Angelides and Thomas also said that the commission members have been talking to key congressional committees that have begin working on various bills related to financial reform, such as legislation that would create a new financial consumer protection agency. Angelides said that it was important for the committee’s work to be relevant to financial reform efforts in Congress, and several commission members stressed that it was important for the Congress to not feel compelled to wait for the commission to issue a finaal report—which would be due at the end of 2010—before acting on legislation needed to prevent a repeat of the financial crisis. Thus the commission may shift its work focus to adjust to what is moving forward in Congress.

At the same time, Angelides stressed that his goal for the commission’s work is that “it have lasting value beyond the immediate” crisis and legislative remedies spurred by it.

Much of what Angelides and Thomas said would be good news for the coalition of groups—including the financial report group A New Way Forward, Common Cause, MoveOn.org, Public Citizen, U.S. Action, the Campaign for America’s Future and several key labor groups—that signed a petition today setting out what they expect from the commission.

Included in their petition were calls for “interim reports and memoranda so the public has an opportunity to learn about what caused the financial crisis while the national discussion is taking place,” hearings in various parts of the country where “the voices of the victims” can be heard, and the use of the commission’s power to make criminal referrals and “name names” of people responsible for causing the financial crisis.

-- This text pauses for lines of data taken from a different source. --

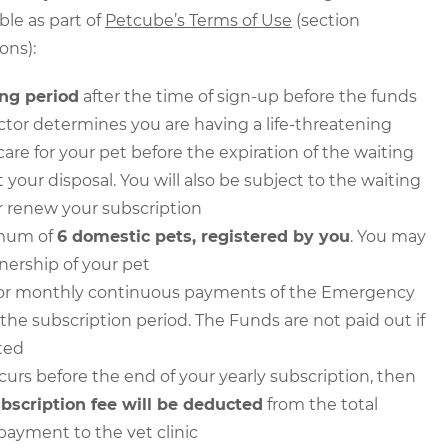
le as part of
Petcube’s Terms of Use
(section
ons):
ing period
after the time of sign-up before the funds
octor determines you are having a life-threatening
 for your pet before the expiration of the waiting
t your disposal. You will also be subject to the waiting
er renew your subscription
imum of
6 domestic pets, registered by you
. You may
nership of your pet
ull or monthly continuous payments of the Emergency
the subscription period. The Funds are not paid out if
ted
curs before the end of your yearly subscription, then
ubscription fee will be deducted
from the total
payment to the vet clinic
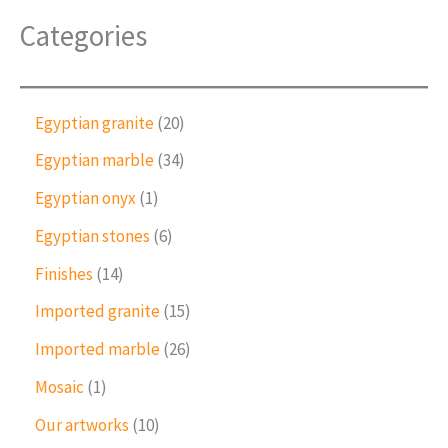
Categories
2
Egyptian granite
20
0
3
Egyptian marble
34
p
4
r
1
Egyptian onyx
1
p
o
p
r
6
Egyptian stones
6
d
r
o
p
u
o
1
Finishes
14
d
r
c
d
4
u
o
1
Imported granite
15
t
u
p
c
d
5
s
c
r
2
Imported marble
26
t
u
p
t
o
6
s
c
r
1
Mosaic
1
d
p
t
o
p
u
r
1
Our artworks
10
s
d
r
c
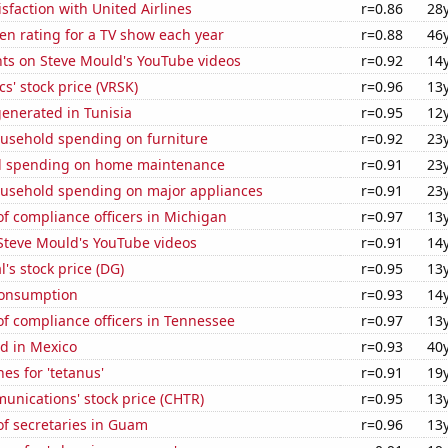
sfaction with United Airlines
r=0.86
28
en rating for a TV show each year
r=0.88
46
ts on Steve Mould's YouTube videos
r=0.92
14
cs' stock price (VRSK)
r=0.96
13
enerated in Tunisia
r=0.95
12
usehold spending on furniture
r=0.92
23
d spending on home maintenance
r=0.91
23
usehold spending on major appliances
r=0.91
23
f compliance officers in Michigan
r=0.97
13
f Steve Mould's YouTube videos
r=0.91
14
l's stock price (DG)
r=0.95
13
Consumption
r=0.93
14
f compliance officers in Tennessee
r=0.97
13
d in Mexico
r=0.93
40
es for 'tetanus'
r=0.91
19
unications' stock price (CHTR)
r=0.95
13
f secretaries in Guam
r=0.96
13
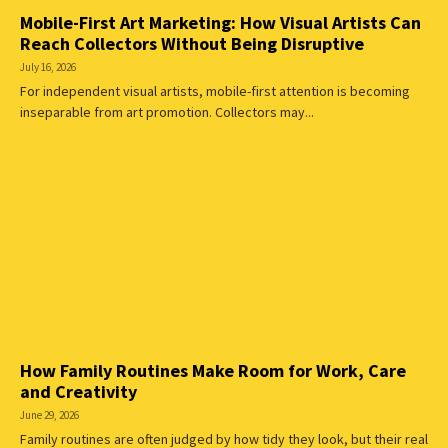
Mobile-First Art Marketing: How Visual Artists Can
Reach Collectors Without Being Disruptive
July 16, 2026
For independent visual artists, mobile-first attention is becoming
inseparable from art promotion. Collectors may...
How Family Routines Make Room for Work, Care
and Creativity
June 29, 2026
Family routines are often judged by how tidy they look, but their real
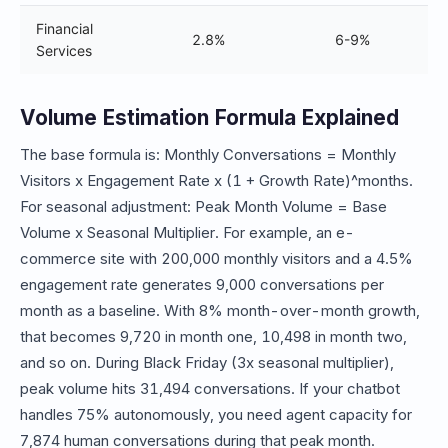
Financial
2.8%
6-9%
Services
Volume Estimation Formula Explained
The base formula is: Monthly Conversations = Monthly
Visitors x Engagement Rate x (1 + Growth Rate)^months.
For seasonal adjustment: Peak Month Volume = Base
Volume x Seasonal Multiplier. For example, an e-
commerce site with 200,000 monthly visitors and a 4.5%
engagement rate generates 9,000 conversations per
month as a baseline. With 8% month-over-month growth,
that becomes 9,720 in month one, 10,498 in month two,
and so on. During Black Friday (3x seasonal multiplier),
peak volume hits 31,494 conversations. If your chatbot
handles 75% autonomously, you need agent capacity for
7,874 human conversations during that peak month.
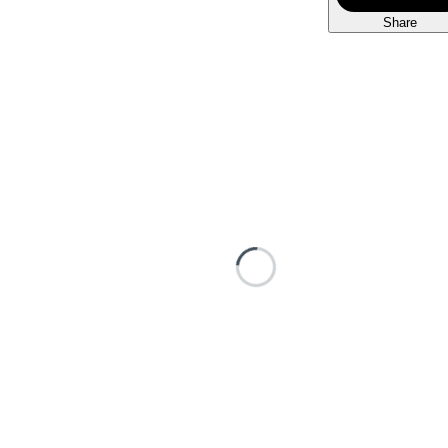
Share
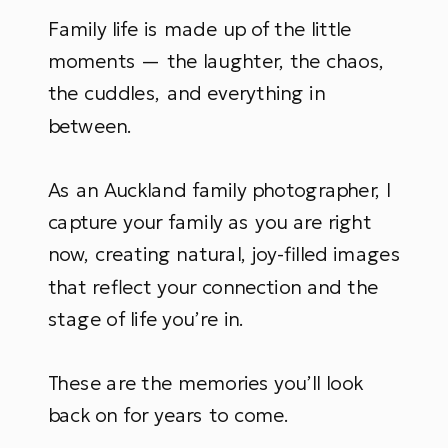
Family life is made up of the little
moments — the laughter, the chaos,
the cuddles, and everything in
between.
As an Auckland family photographer, I
capture your family as you are right
now, creating natural, joy-filled images
that reflect your connection and the
stage of life you’re in.
These are the memories you’ll look
back on for years to come.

“The Angelides Commission — if it fearlessly lays out the facts, exposes the excesses, the deformed incentives, the frauds and crimes, that are at the root of the current crisis has the potential of playing a similar role to that of Pecora,” said Campaign for America’s Future co-director Robert Borosage in a statement. “Nothing is more important than getting to the roots of what happened, and telling that story to Americans, generating the public pressure that can overcome the powerful financial lobby to push Congress to pass the financial reforms vital to making certain we do not repeat the follies of the past.”

Though Angelides wants to keep the commission from being blown apart by ideological land mines, some of the opening statements bore hints of the challenge ahead.

Brooksley Born, a lawyer and former chair of the Commodity Futures Trading Commission, sketched out the role unregulated derivatives trading played in the massive losses on Wall Street and the wreckage in the credit markets and said she was concerned that as politicians and some economists pronounce the economic crisis as easing, “there’s a danger that our sense of urgency may diminish.”

“The country can’t afford to listen to the siren song of deregulation,” she said.

Sitting across from Born was Peter Wallison, a scholar at the American Enterprise Institute and a champion of deregulation and conservative economic policies. A key issue he raised was the extent to which government policies promoting home ownership among people who were not financially equipped to be homeowners was responsible for the crisis.

Wallison asks an important question, but questions like that one have been used by too many conservative ideologues and talk-show hosts to divert attention from the shenanigans of Wall Street billionaires while focusing ire on frequently moderate-income families who were coaxed, often unwittingly and fraudulently, the companies controlled by these billionaires into unsustainable deals.

What will help bolster the commission’s work and keep the commission members on task is sustained input and monitoring from the grassroots. The commission needs our knowledge, our stories, and our encouragement when they are asking the right questions and producing useful answers that inform the drive for change.